Un jour il a claqué la porte. Terminé le piano, le jazz et les clubs. Et tout ce qui va avec: la nuit, l’alcool et les femmes. Depuis, il s’est reconstruit une petite vie tranquille. Un travail sérieux – et ennuyeux –, une femme aimante et attentionnée – bien loin des tumultes de la passion en somme. Bref, tous les ingrédients qui l’avaient transformé en un monsieur tout le monde heureux – au moins en apparence. Puis un soir, l’occasion s’est présentée, le hasard, la tentation. C’est comme pour les fumeurs repentis, il suffit d’en retoucher une seule, rien qu’une petite et c’est reparti. Il replonge donc ou il revit, c’est une question de point de vue.

Tout au long de la lecture j’ai été préoccupé par la question de la narration – ce n’est pourtant pas mon habitude, il m’arrive de lire un livre entier sans y prêter attention ou même me poser la question. Pourtant, dans ce livre, quelque chose m’a interpellé. Le narrateur est un peintre ami du couple Nardis (c’est le nom de famille du personnage principal Simon et de sa femme Suzanne), il est donc un personnage de l’histoire. Même s’il le fait de manière indirecte (souvent par téléphone) le narrateur participe à l’histoire (narrateur homodiégétique).

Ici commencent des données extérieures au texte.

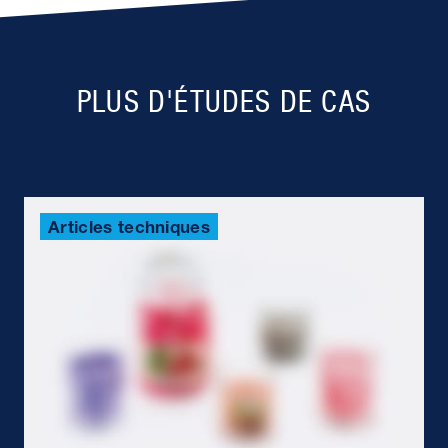
PLUS D'ÉTUDES DE CAS
Articles techniques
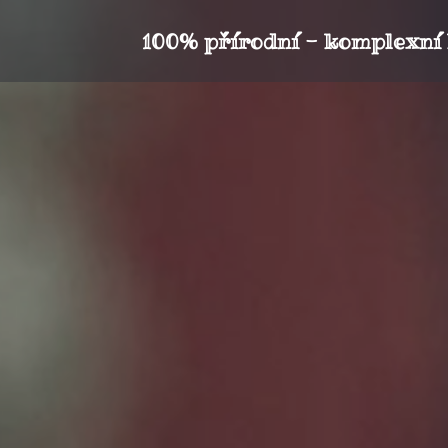
100% přírodní - komplexní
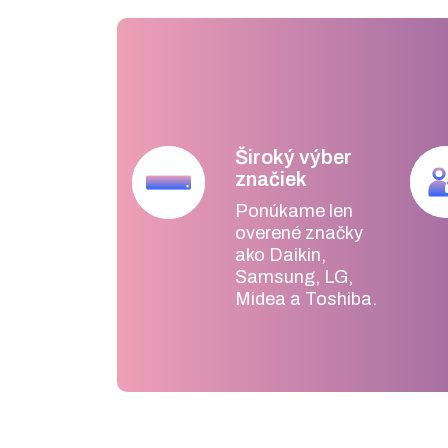
Široký výber
značiek
Ponúkame len
overené značky
ako Daikin,
Samsung, LG,
Midea a Toshiba.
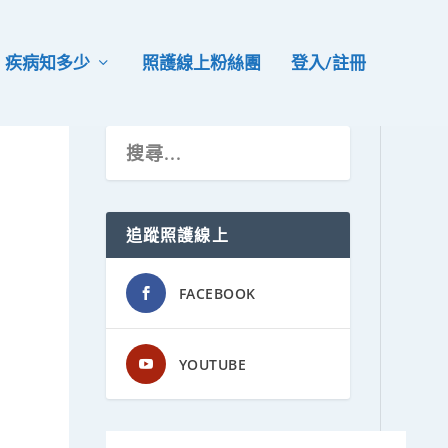
疾病知多少
照護線上粉絲團
登入/註冊
追蹤照護線上
FACEBOOK
YOUTUBE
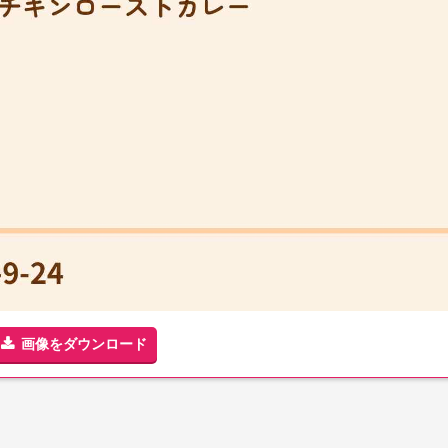
画像をダウンロード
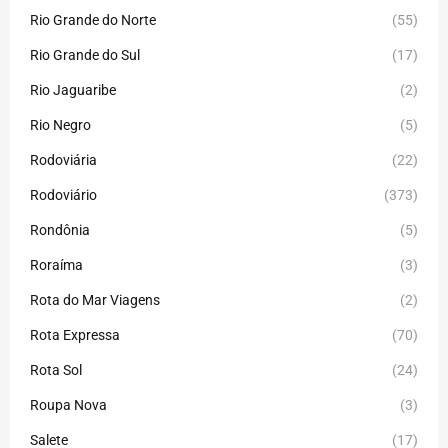
Rio Grande do Norte
(55)
Rio Grande do Sul
(17)
Rio Jaguaribe
(2)
Rio Negro
(5)
Rodoviária
(22)
Rodoviário
(373)
Rondônia
(5)
Roraíma
(3)
Rota do Mar Viagens
(2)
Rota Expressa
(70)
Rota Sol
(24)
Roupa Nova
(3)
Salete
(17)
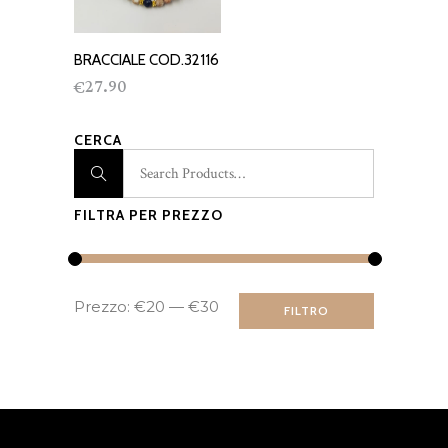
BRACCIALE COD.32116
AGGIUNGI AL
27.90
€
CARRELLO
CERCA
FILTRA PER PREZZO
Prezzo
Prezzo
Prezzo:
€20
—
€30
FILTRO
Min
Max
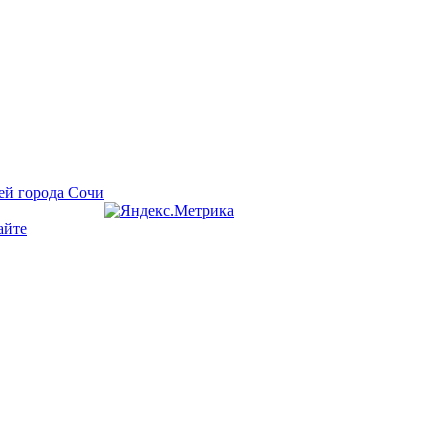
ей города Сочи
айте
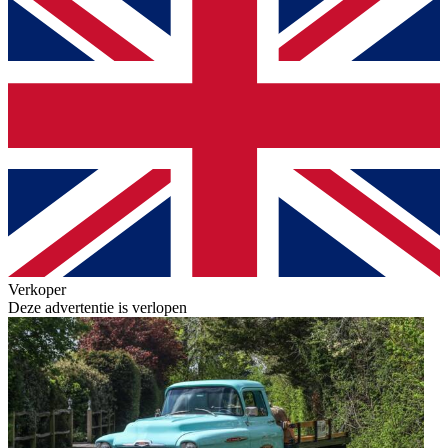
Verkoper
Deze advertentie is verlopen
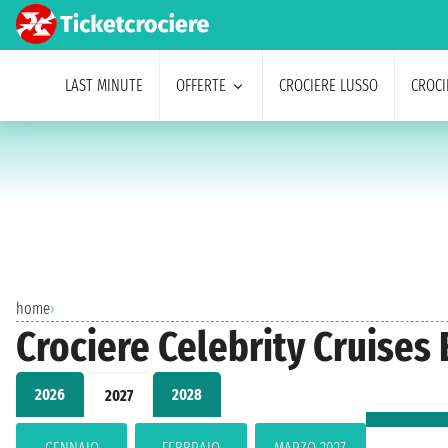
LAST MINUTE
OFFERTE
CROCIERE LUSSO
CROCI
home
›
Crociere Celebrity Cruises
2026
2028
2027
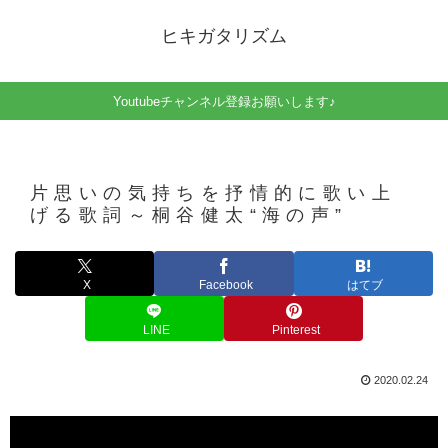
ヒキガタリズム
Youtubeチャンネル登録お願いします♪
片思いの気持ちを抒情的に歌い上
げる歌詞～桐谷健太“海の声”
X
Facebook
はてブ
LINE
Pinterest
2020.02.24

D’un autre côté, il est censé raconter une histoire qui lui a été racontée car il n’a pas été le témoin direct des faits. Il semble donc être tellement loin de l’action qu’il pourrait être considéré comme un narrateur extérieur à l’histoire (hétérodiégétique). L’ambiguïté ne s’arrête pas là. La perspective (qui perçoit les événements et non qui les raconte) est elle aussi troublante. Si le narrateur est un personnage de l’histoire il doit normalement décrire ce qu’il perçoit. C’est ce qu’il fait souvent en livrant sa version, ses impressions et parfois ses doutes. Mais d’autres fois il se confond avec le personnage principal à tel point qu’il semble avoir vécu lui-même les évènements qu’il relate tant il révèle des détails relevant de la sphère privée. Ce choix original apporte de la richesse à la narration, le lecteur ne sait pas si la version racontée est fiable, il ne peut pas faire la part des choses entre ce qui relève des faits et ce qui relève de l’interprétation ou de l’imagination du narrateur.

Enfin le style est très épuré – c’est l’élément qui est de loin le plus frappant. Christian Gailly fait partie de ses auteurs que l’on associe souvent au courant dit minimaliste ou impassible qui a vue le jour au sein des éditions de Minuit dans le sillage de Jean Echenoz et de Jean-Philippe Toussaint. Dans ce roman, les phrases sont souvent extrêmement courtes et même dépourvues de verbes. Contrairement à ce que l’on pourrait penser de prime abord, cette concision grammaticale n’enlève rien au plaisir de la lecture. L’effet est même inverse, le texte est clair, limpide sans pour autant que ce procédé réduise les possibilités offertes à l’auteur.

En conclusion, c’est un livre intéressant à bien des égards qui se lit d’une traite. Il a reçu le prix du livre Inter en 2002. Faut-il citer plusieurs fois France Inter dans son livre pour l’obtenir ?

P.-S.: J’ai écrit cet article il y a assez longtemps, mais je fais confiance à mon ancien moi pour ne pas avoir raconté trop de conneries notamment sur la narration.


Christian Gailly, Un soir au club, Minuit, 2004, 173 p, Amazon.